As to our policy, everyone concentrates on public debt–see elections and other follies–but nobody looks at private debt–which is fully 20X public debt. That debt is now de-leveraging for largely demographic reasons and the result will be massive deflation. Depression is an academic construct in which massive unemployment is coupled with collapsing prices. In such circumstances, the American dollar will be more supreme than ever before. This situation is unavoidable and really has nothing to do with government spending and the situation will not respond to government stimulus–it’s simply about numbers of people.

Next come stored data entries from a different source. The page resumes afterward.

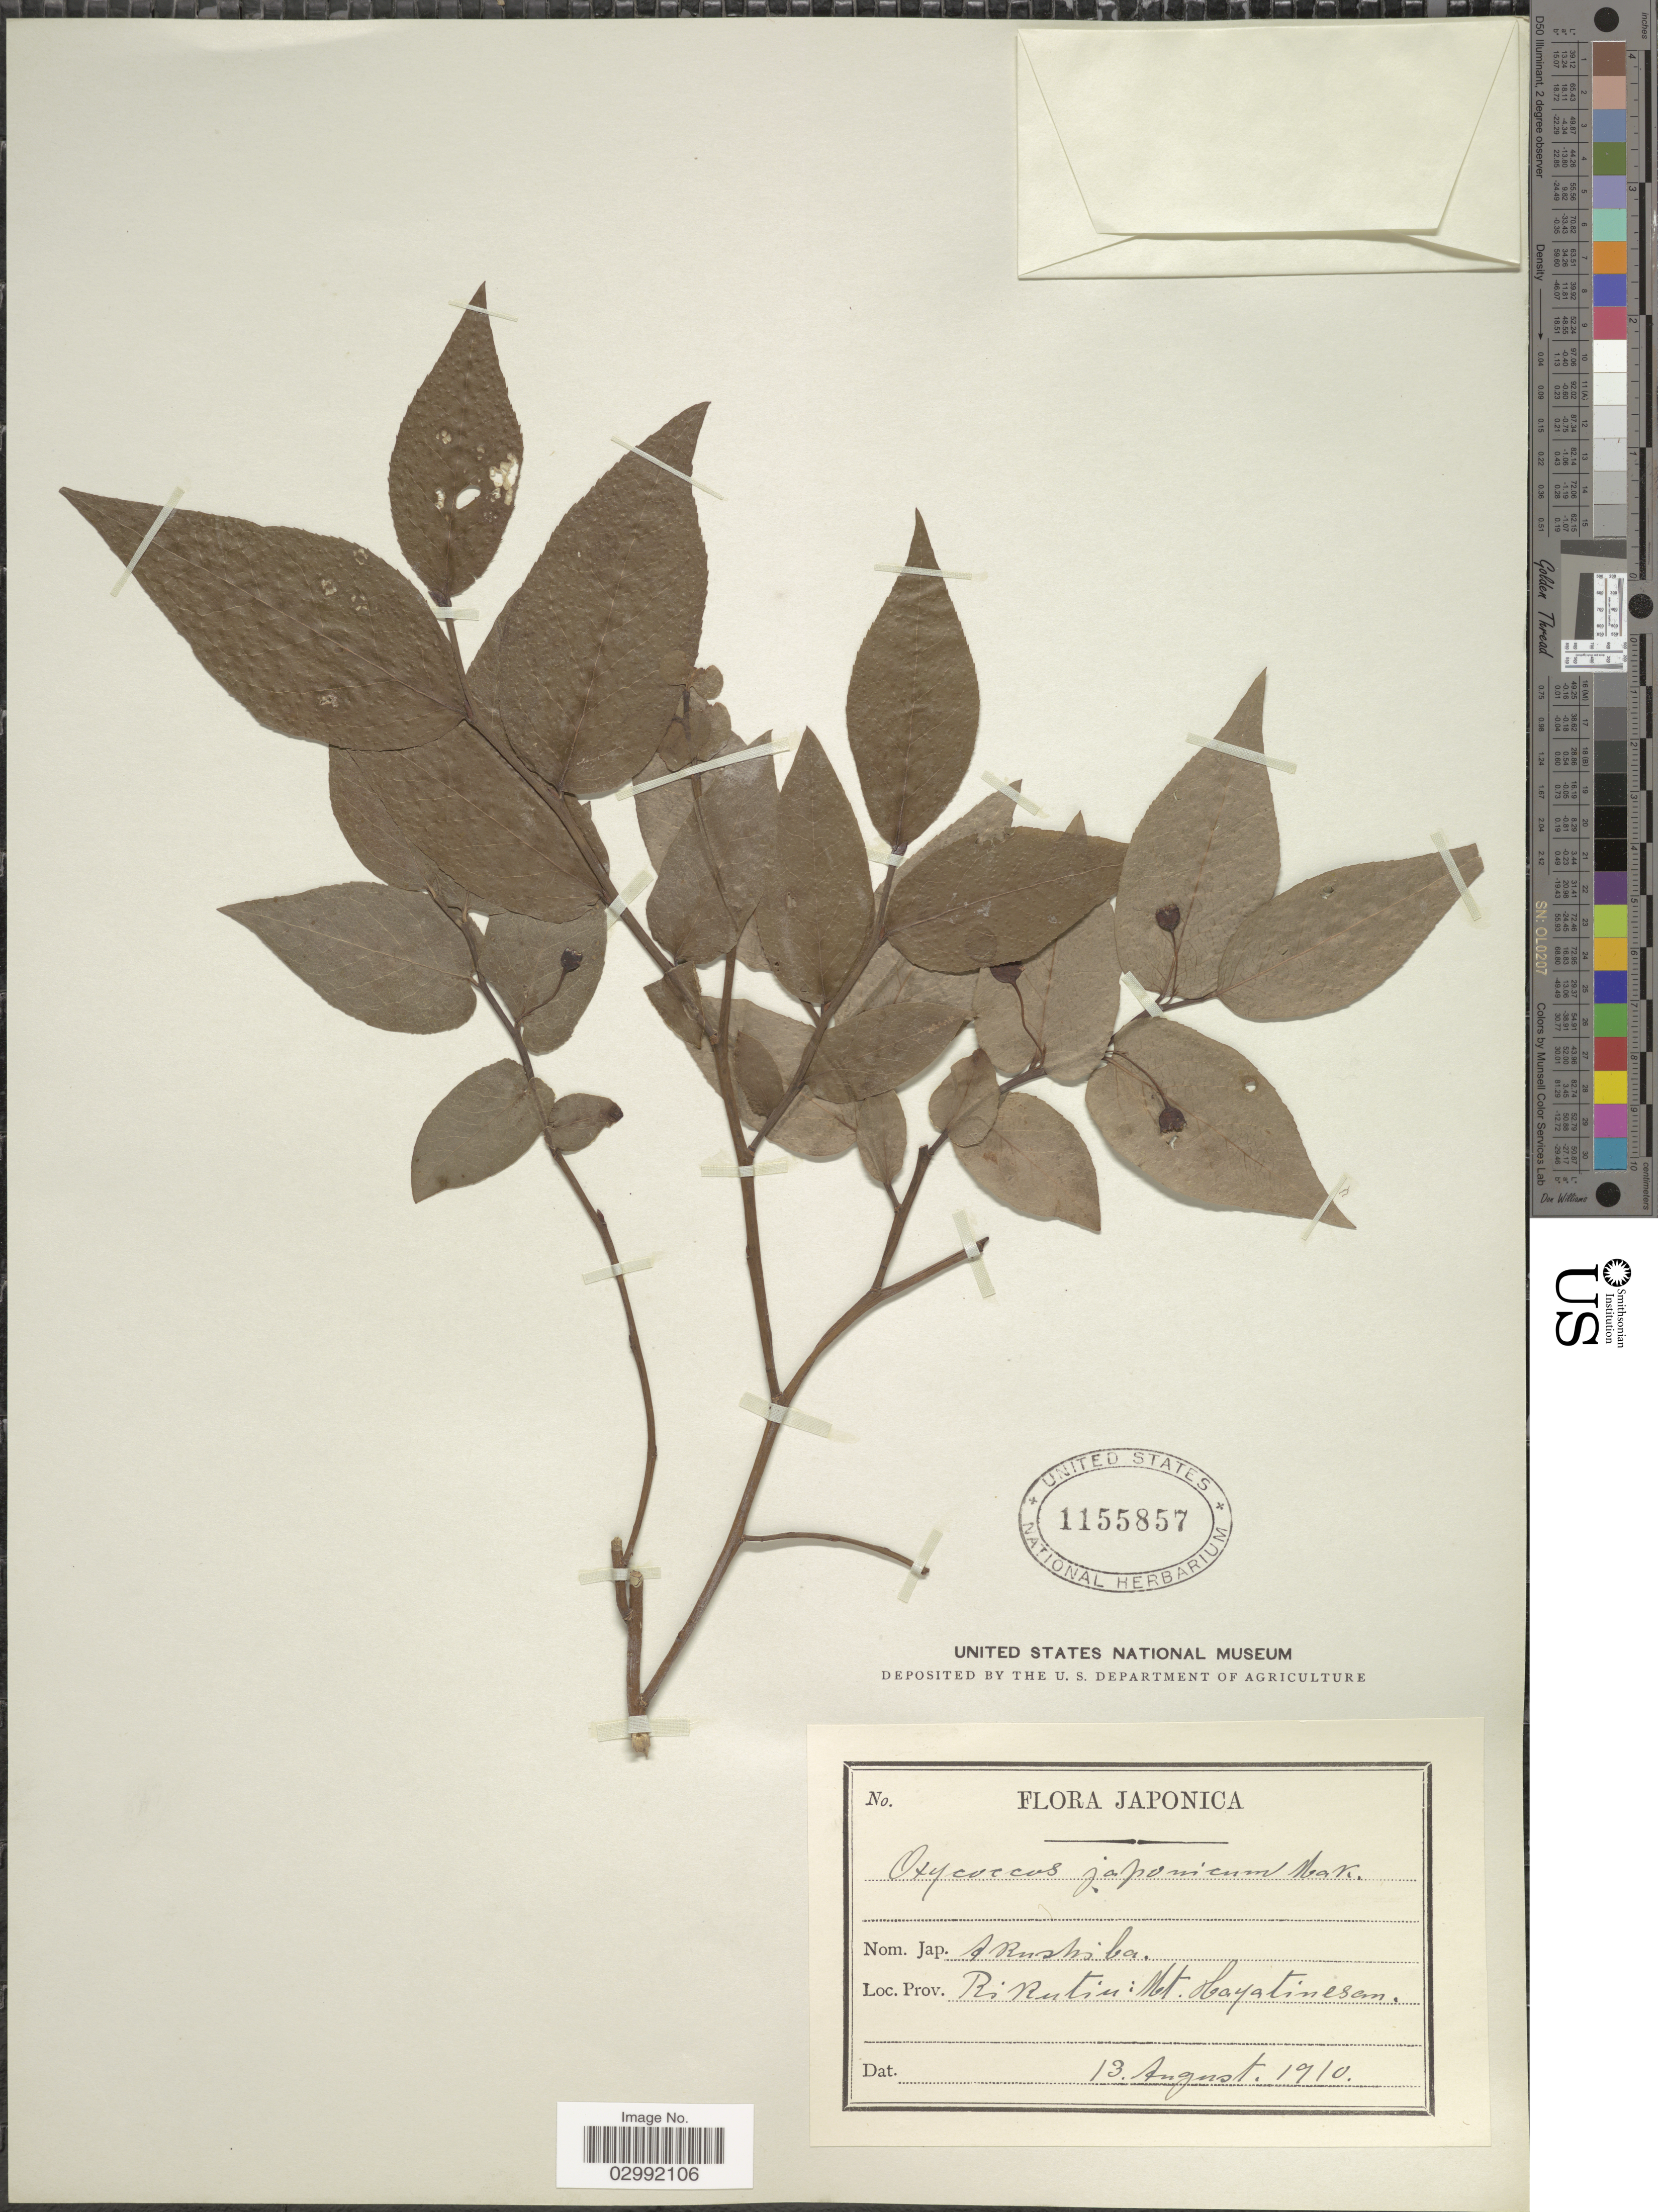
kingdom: Plantae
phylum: Tracheophyta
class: Magnoliopsida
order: Ericales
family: Ericaceae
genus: Vaccinium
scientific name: Vaccinium japonicum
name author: Miq.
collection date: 1910-08-13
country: Japan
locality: Japonica. Rikutiu: Mt. Hayatinesan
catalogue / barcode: US 1155857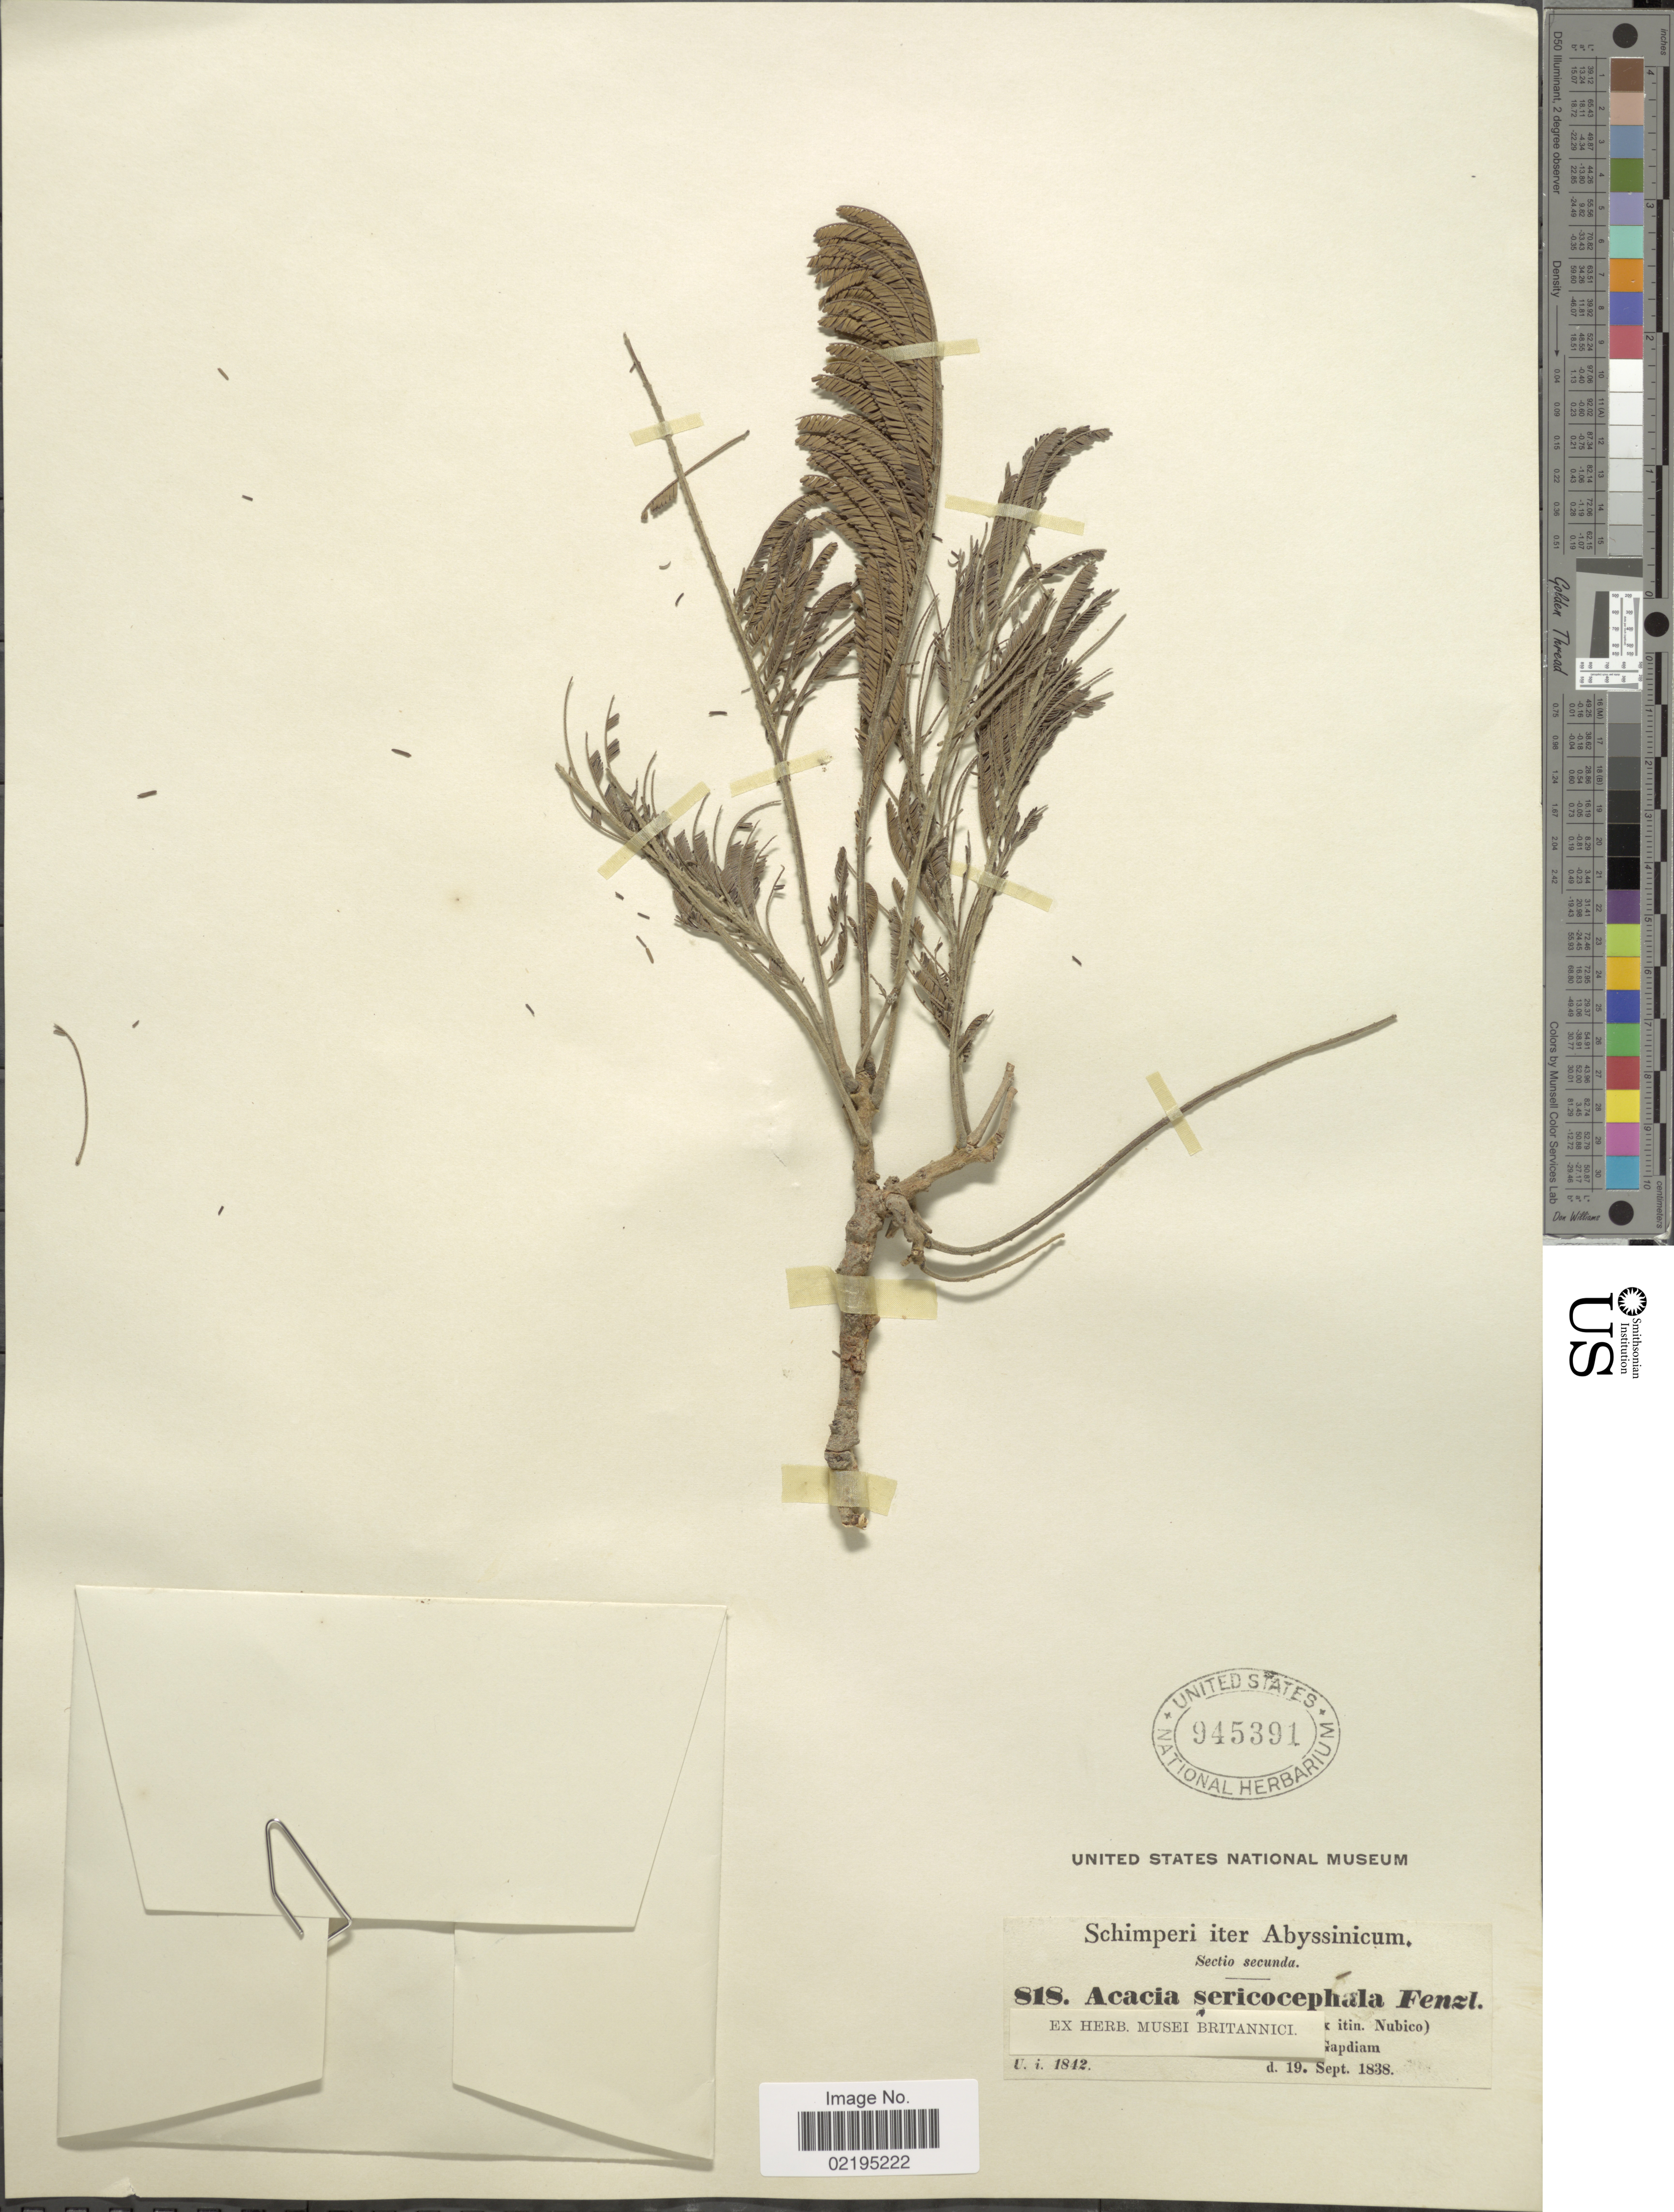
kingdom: Plantae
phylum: Tracheophyta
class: Magnoliopsida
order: Fabales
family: Fabaceae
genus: Albizia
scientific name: Albizia amara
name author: (Roxb.) Boivin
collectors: -. Schimper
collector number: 818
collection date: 1838-09-19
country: Eritrea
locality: Abyssinicum, itin. Nubico [illegible text] Gapdium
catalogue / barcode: US 945391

You’ve asked me what to buy and what not to buy as your government paper returns almost nothing. Be in cash, avoid equities unless you are proficient in shorting stocks, avoid commodities of all types–gold, oil, industrials, et sequentia. will completely collapse–no demand. Avoid real estate like the plague–don’t take possession of real estate if someone gives it to you–the massive foreclosure backlog–4 million homes in US–will not sort itself for many years–basically–if you want to find a real valuation on your house–look at its’ value in 1998-2000–it has to get that cheap again before there is any upward movement–leave your baby the house because by the time she is out in the world real estate will be OK again, but we are basically talking 2025.
Places of interest–India, Argentina, Peru–other emerging markets which are NOT tied to supplying commodities to US and West Europe. Brazil is as bad off as China in terms of exposure to commodity supply prices–avoid Brazil and China.
Everybody likes to harp on US public debt and spending–but there seems a gentleman’s agreement not to discuss private debt–literally 20X public debt and it is de-leveraging as I write–simply because my generation is massive in number and moving off the playing field to be replaced by a far smaller younger group. A man hits his spending high note at age 46 and, after age 50, he barely spends at all. Many of my generation are in fine shape but we just don’t need to spend very much and that is curtains for a consumer economy.
End point for now as you asked me this some months ago–stay in cash or US denominated instruments–bluntly–bluntly–keep your T–bills–do not buy municipals in any state or locality–the old sure-fire widow’s paper is now poison–these places cannot print money–the central government can– and consider yourself lucky to get your return–the dollar is an absolute king in a depression and if you have dollars, you will be royalty.
Sub-note–do NOT keep much in bank deposit except for CDs or broker accounts that are held separately from the liquidity of the banks themselves–all major US banks are completely insolvent and their continued exposure to toxic real estate paper will likely bring down many of them–again, your CDs, safe deposit boxes and non-invested brokerage accounts are legally separate from the bank’s fiscal condition so they are safe no matter what happens to the holding bank. If you have a good credit Union at the Department–that is a safe place to store cash–but mostly hold onto government paper, cash or any other dollar denominated instruments you find of interest.
And, finally, don’t accept the Presidency if offered to you at gun point, or wish it on anyone you admire.